Reizenbou sighs and smiles down at Sara, a wistful look in her eyes.
“Never forget your roots, Sara of Yougou,” Reizenbou murmurs. “Never forget who you are, or where you came from… wear your heritage with pride, for you are one of us. Never let anyone tell you that the circumstances of your birth make you anything less than a true Yougou Tengu. I, the Great Tengu Reizenbou, declare on my name that you are as my own child.”
Sara of Yougou.
A weight seems to settle on Sara’s shoulders, and tears roll down her cheeks as Reizenbou presses a soft kiss to her forehead.
“It’s time for me to go,” Reizenbou whispers. “But know that you are loved by those who came before, Sara of Yougou — we are all proud of you.”
Sara watches, weeping, as the Great Tengu holding her seems to dissolve, replaced by Miko. The Guuji collapses against Sara, only the hug her arms had continued to hold keeping her upright.
“M-Miko? Are you all right?” Sara asks, doing her best to blink away her tears as she reaches out to support the fox.
“Can you get me to that bush?” Miko asks weakly, gesturing.
Sara isn’t sure why Miko wants that, of all things, but she adjusts their position so that she’s half-carrying the elder youkai on one shoulder and helps her to the indicated foliage.
Miko promptly pulls herself away from Sara, doubles over, and vomits into the bush. Sara’s eyes note that the vomit is dangerously, unusually red, as if it contains a great deal of blood.
“Are you all right?” Sara asks, half-ready to scoop the kitsune up and rush her back to the Grand Narukami Shrine so the shrine maidens can tend to her.
“You try letting a spirit that powerful puppet you around in battle for a few hours and see how you feel,” Miko scoffs. “And digging through thousands of years of memories leaves you with a headache that feels like a mountain landed on your head… I don’t recommend it.”
Sara swallows. This must be the ‘punishment’ Reizenbou had mentioned — Miko chose to do something that she knew would hurt a great deal for the sake of introducing Sara to someone she never could have met otherwise. She remembers what Reizenbou had said, about how this could have done significant damage to Miko’s body if it had lasted too long…
If she had harbored any doubts about Miko’s penitence, they’re long gone now.
“Thank you,” Sara whispers, bowing deeply. “I… Miko, Lady Yae… I don’t know how I can…”
“Oh, shut up,” Miko dismisses, straightening up and wiping the blood around her mouth away with the back of her hand. If she weren’t so unhealthily pale, Sara might be fooled into thinking she was fine — she’s not even swaying on her feet. “I knew what I was getting into. I do hope you’ll excuse me if I get some sleep before I try to regale you with any of that stupid old crow’s stories, though.”

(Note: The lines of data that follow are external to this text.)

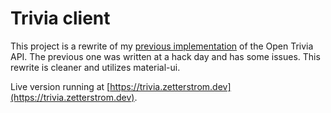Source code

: # Trivia client

This project is a rewrite of my [previous implementation](https://github.com/viktorzetterstrom/salt-open-trivia) of the Open Trivia API. The previous one was written at a hack day and has some issues. This rewrite is cleaner and utilizes material-ui.

Live version running at [https://trivia.zetterstrom.dev](https://trivia.zetterstrom.dev). 
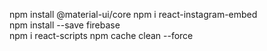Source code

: npm install @material-ui/core
npm i react-instagram-embed  
npm install --save firebase  
npm i react-scripts
npm cache clean --force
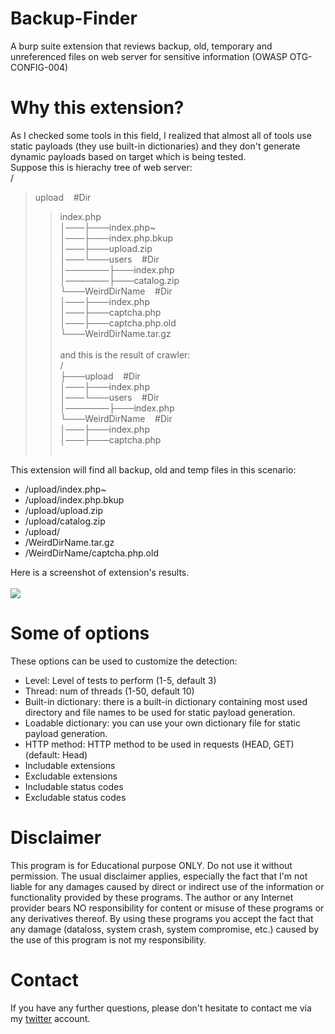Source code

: # Backup-Finder
A burp suite extension that reviews backup, old, temporary and unreferenced files on web server for sensitive information (OWASP OTG-CONFIG-004)


# Why this extension?
As I checked some tools in this field, I realized that almost all of tools use static payloads (they use built-in dictionaries) and they don't generate dynamic payloads based on target which is being tested.</br>
Suppose this is hierachy tree of web server:</br>
/</br>
>upload&nbsp;&nbsp;&nbsp;&nbsp;#Dir</br>
>>index.php</br>
│───├───index.php~</br>
│───├───index.php.bkup</br>
│───├───upload.zip</br>
│───└───users&nbsp;&nbsp;&nbsp;&nbsp;#Dir</br>
│───────├───index.php</br>
│───────├───catalog.zip</br>
└───WeirdDirName&nbsp;&nbsp;&nbsp;&nbsp;#Dir</br>
│───├───index.php</br>
│───├───captcha.php</br>
│───├───captcha.php.old</br>
└───WeirdDirName.tar.gz</br></br>
and this is the result of crawler:</br>
/</br>
├───upload&nbsp;&nbsp;&nbsp;&nbsp;#Dir</br>
│───├───index.php</br>
│───└───users&nbsp;&nbsp;&nbsp;&nbsp;#Dir</br>
│───────├───index.php</br>
└───WeirdDirName&nbsp;&nbsp;&nbsp;&nbsp;#Dir</br>
│───├───index.php</br>
│───├───captcha.php</br></br>

This extension will find all backup, old and temp files in this scenario:</br>
* /upload/index.php~
* /upload/index.php.bkup
* /upload/upload.zip
* /upload/catalog.zip
* /upload/
* /WeirdDirName.tar.gz
* /WeirdDirName/captcha.php.old

Here is a screenshot of extension's results.</br></br>
<img src="https://cdn1.imggmi.com/uploads/2018/9/10/e86bc9fdfec3ae10d84dbad11ca21540-full.png">

# Some of options
These options can be used to customize the detection:
* Level: Level of tests to perform (1-5, default 3)
* Thread: num of threads (1-50, default 10)
* Built-in dictionary: there is a built-in dictionary containing most used directory and file names to be used for static payload generation.
* Loadable dictionary: you can use your own dictionary file for static payload generation.
* HTTP method: HTTP method to be used in requests (HEAD, GET)(default: Head)
* Includable extensions
* Excludable extensions
* Includable status codes
* Excludable status codes

# Disclaimer
This program is for Educational purpose ONLY. Do not use it without permission. The usual disclaimer applies, especially the fact that I'm not liable for any damages caused by direct or indirect use of the information or functionality provided by these programs. The author or any Internet provider bears NO responsibility for content or misuse of these programs or any derivatives thereof. By using these programs you accept the fact that any damage (dataloss, system crash, system compromise, etc.) caused by the use of this program is not my responsibility.

# Contact
If you have any further questions, please don't hesitate to contact me via my <a href="https://twitter.com/MoeinFatehi">twitter</a> account.
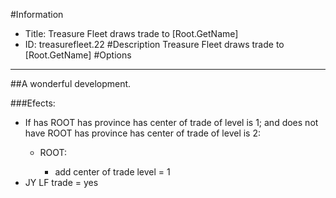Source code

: #Information
 - Title: Treasure Fleet draws trade to [Root.GetName]
 - ID: treasurefleet.22
#Description
Treasure Fleet draws trade to [Root.GetName]
#Options

___
##A wonderful development.

###Efects:<ul><li>If has ROOT has province has center of trade of level is 1; and does not have ROOT has province has center of trade of level is 2:</li><ul><li>ROOT:</li><ul><li>add center of trade level = 1</li></ul></ul><li>JY LF trade = yes</li></ul>

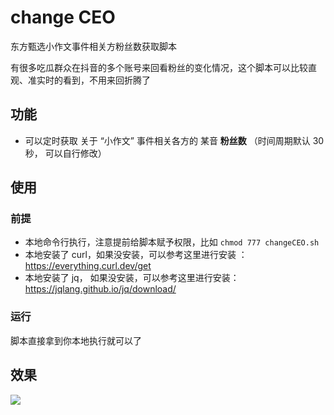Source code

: # change CEO

东方甄选小作文事件相关方粉丝数获取脚本

有很多吃瓜群众在抖音的多个账号来回看粉丝的变化情况，这个脚本可以比较直观、准实时的看到，不用来回折腾了

## 功能

- 可以定时获取 关于 “小作文” 事件相关各方的 某音  **粉丝数**  （时间周期默认 30 秒， 可以自行修改）

## 使用

### 前提

- 本地命令行执行，注意提前给脚本赋予权限，比如 `chmod 777 changeCEO.sh`
- 本地安装了 curl，如果没安装，可以参考这里进行安装 ：https://everything.curl.dev/get
- 本地安装了 jq，  如果没安装，可以参考这里进行安装： https://jqlang.github.io/jq/download/

### 运行

脚本直接拿到你本地执行就可以了

## 效果


![](https://xiaobox-public-images.oss-cn-beijing.aliyuncs.com/images202312161537140.png)


  
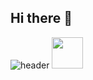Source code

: ## Hi there 👋
![header](https://capsule-render.vercel.app/api?type=waving&color=auto&height=200&section=header&text=Kavya%20Lolla&fontSize=70)
<a href="https://www.instagram.com/thepiyushmalhotra/">
  <img height="50" src="https://user-images.githubusercontent.com/46517096/166974368-9798f39f-1f46-499c-b14e-81f0a3f83a06.png"/>
</a>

“Of course,” Sara agrees immediately. “Do you need me to help you back to the shrine?”
“No, no, I’ve got an omamori with Ei,” Miko says, waving her hand. “I’ll just teleport to that. Come back and see me in a few days and we’ll see about teaching you about your ancestors, shall we?”
“I’ll be looking forward to it,” Sara says.
Miko smiles and vanishes in a swirl of sakura petals, leaving Sara alone on the peak that was once home to her people.
Sara of Yougou looks up at the sky, as Reizenbou had done, and smiles even as tears begin to run down her cheeks once more.
“Thank you, Reizenbou,” she whispers. “Thank you, Miko. I’ll become a tengu you can both be proud of… I swear it.”